## Task requirements
Records follow. Select each line holding "можно".

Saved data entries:
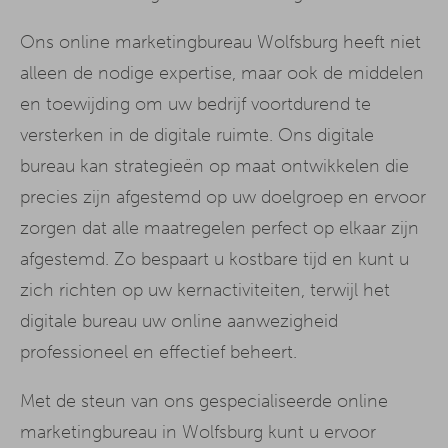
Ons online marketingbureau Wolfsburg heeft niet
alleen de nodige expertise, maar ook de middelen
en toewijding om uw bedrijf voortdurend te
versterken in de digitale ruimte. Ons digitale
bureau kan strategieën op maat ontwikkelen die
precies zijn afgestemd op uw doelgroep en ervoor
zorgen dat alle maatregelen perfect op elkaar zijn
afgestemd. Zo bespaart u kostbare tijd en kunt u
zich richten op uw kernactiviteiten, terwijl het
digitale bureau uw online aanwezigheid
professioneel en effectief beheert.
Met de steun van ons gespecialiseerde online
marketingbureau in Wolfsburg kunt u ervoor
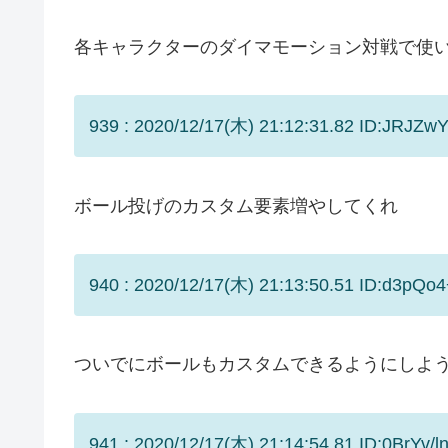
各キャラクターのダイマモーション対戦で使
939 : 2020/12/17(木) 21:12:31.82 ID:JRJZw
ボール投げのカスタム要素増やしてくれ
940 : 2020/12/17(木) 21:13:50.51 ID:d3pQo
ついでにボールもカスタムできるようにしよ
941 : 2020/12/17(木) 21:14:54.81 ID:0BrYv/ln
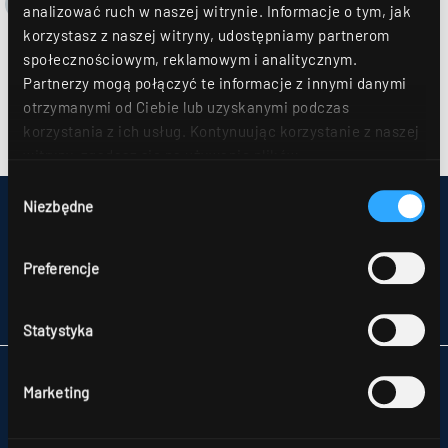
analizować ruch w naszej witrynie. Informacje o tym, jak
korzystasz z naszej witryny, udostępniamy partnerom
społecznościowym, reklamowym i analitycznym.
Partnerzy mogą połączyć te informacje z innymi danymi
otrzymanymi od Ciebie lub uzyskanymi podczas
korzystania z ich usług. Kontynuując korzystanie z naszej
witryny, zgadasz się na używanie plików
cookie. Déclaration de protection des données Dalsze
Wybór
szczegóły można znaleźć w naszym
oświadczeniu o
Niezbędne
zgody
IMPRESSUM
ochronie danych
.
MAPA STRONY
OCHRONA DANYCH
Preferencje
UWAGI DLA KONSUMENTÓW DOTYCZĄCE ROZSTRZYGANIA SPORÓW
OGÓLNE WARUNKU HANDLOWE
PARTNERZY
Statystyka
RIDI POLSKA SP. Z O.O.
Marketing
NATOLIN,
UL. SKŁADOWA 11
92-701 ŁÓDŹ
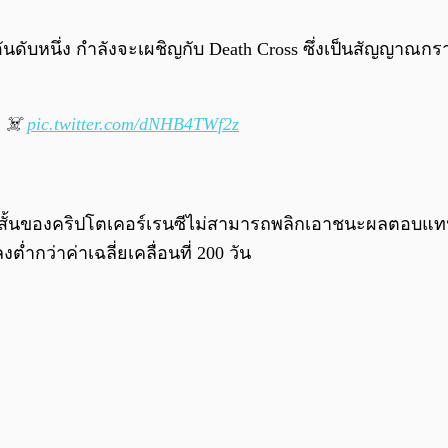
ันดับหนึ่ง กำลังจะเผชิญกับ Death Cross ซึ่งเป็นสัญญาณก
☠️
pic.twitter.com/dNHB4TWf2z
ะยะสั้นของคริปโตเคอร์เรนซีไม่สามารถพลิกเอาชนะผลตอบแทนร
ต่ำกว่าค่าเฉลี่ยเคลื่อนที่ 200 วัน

* * *

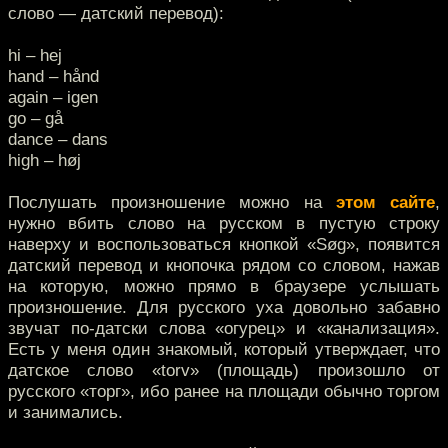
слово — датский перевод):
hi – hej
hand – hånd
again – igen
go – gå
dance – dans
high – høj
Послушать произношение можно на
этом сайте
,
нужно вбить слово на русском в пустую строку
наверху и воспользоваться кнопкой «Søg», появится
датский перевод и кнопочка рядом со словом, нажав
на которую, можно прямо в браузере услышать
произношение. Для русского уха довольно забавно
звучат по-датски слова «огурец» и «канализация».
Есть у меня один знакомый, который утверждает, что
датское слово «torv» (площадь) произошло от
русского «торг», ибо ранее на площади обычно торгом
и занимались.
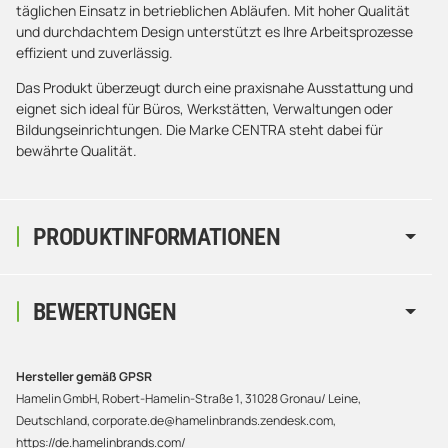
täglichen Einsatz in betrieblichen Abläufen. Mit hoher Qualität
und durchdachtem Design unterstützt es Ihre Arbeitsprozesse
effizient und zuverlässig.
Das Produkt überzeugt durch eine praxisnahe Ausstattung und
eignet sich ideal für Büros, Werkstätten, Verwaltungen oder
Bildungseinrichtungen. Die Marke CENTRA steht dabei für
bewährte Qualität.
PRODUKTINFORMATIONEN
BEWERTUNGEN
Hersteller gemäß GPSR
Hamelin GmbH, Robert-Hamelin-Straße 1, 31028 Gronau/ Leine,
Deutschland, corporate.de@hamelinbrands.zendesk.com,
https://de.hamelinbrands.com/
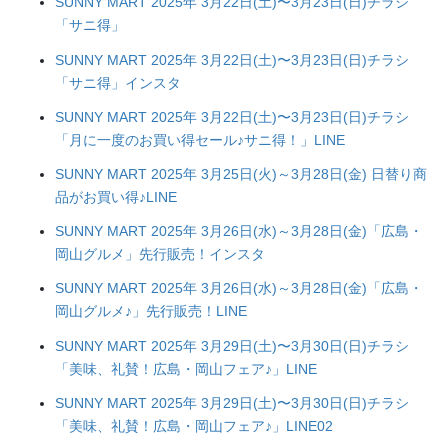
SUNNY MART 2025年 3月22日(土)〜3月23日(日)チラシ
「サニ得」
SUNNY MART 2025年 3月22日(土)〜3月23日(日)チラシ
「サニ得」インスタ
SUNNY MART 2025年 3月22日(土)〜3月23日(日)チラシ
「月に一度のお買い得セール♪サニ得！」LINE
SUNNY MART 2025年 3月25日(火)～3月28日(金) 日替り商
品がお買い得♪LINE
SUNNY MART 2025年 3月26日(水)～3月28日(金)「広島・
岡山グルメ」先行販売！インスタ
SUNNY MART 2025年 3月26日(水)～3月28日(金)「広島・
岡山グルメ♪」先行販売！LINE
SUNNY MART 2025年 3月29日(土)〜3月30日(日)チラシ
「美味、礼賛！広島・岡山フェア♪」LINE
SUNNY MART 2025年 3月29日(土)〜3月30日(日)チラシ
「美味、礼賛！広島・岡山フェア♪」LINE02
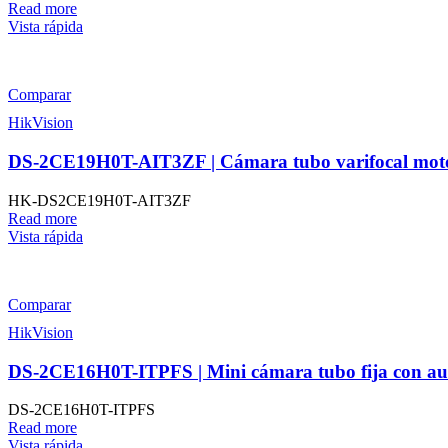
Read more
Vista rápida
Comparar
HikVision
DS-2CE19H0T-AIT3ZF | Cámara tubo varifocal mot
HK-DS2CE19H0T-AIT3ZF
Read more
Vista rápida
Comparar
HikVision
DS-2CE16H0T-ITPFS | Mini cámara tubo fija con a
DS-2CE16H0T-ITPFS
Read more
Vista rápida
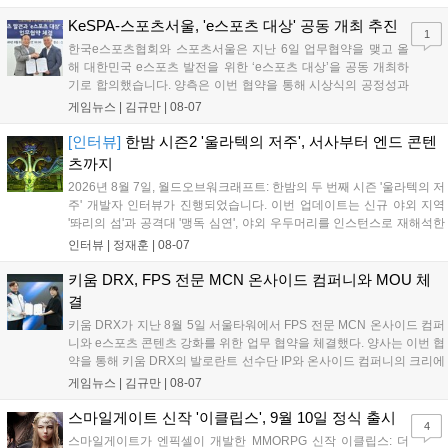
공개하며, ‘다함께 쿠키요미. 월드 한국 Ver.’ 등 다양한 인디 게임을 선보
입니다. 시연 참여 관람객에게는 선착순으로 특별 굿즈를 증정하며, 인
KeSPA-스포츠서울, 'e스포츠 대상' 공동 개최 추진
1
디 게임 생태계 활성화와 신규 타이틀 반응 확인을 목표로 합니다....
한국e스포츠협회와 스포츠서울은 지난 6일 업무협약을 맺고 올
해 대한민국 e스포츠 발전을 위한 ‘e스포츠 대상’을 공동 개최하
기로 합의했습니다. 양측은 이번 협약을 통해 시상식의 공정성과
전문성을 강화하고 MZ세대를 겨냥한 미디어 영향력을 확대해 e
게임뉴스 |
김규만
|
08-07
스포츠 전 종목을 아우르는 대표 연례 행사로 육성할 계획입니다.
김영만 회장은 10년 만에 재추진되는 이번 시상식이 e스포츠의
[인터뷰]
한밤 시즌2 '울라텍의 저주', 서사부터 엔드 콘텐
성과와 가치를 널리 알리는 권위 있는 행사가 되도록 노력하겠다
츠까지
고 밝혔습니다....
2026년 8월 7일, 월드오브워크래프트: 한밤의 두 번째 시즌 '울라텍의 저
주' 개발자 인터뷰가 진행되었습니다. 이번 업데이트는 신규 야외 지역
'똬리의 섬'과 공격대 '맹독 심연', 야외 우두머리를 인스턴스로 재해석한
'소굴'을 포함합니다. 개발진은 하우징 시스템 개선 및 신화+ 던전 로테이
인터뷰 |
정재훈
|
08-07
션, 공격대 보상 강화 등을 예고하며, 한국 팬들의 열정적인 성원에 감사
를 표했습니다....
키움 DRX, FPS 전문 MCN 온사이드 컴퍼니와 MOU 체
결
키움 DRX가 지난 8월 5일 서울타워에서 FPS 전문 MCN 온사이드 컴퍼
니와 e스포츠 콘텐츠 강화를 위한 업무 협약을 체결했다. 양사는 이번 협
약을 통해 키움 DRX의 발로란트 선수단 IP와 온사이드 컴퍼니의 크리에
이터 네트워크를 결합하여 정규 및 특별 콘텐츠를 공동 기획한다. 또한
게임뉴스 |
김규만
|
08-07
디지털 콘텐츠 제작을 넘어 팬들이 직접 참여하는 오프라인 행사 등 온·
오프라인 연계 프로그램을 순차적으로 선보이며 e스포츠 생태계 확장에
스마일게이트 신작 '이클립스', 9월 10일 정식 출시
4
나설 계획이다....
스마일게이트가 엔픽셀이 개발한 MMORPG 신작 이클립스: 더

## Answer for this exercise
Послушать произношение можно на
на которую, можно прямо в браузере услышать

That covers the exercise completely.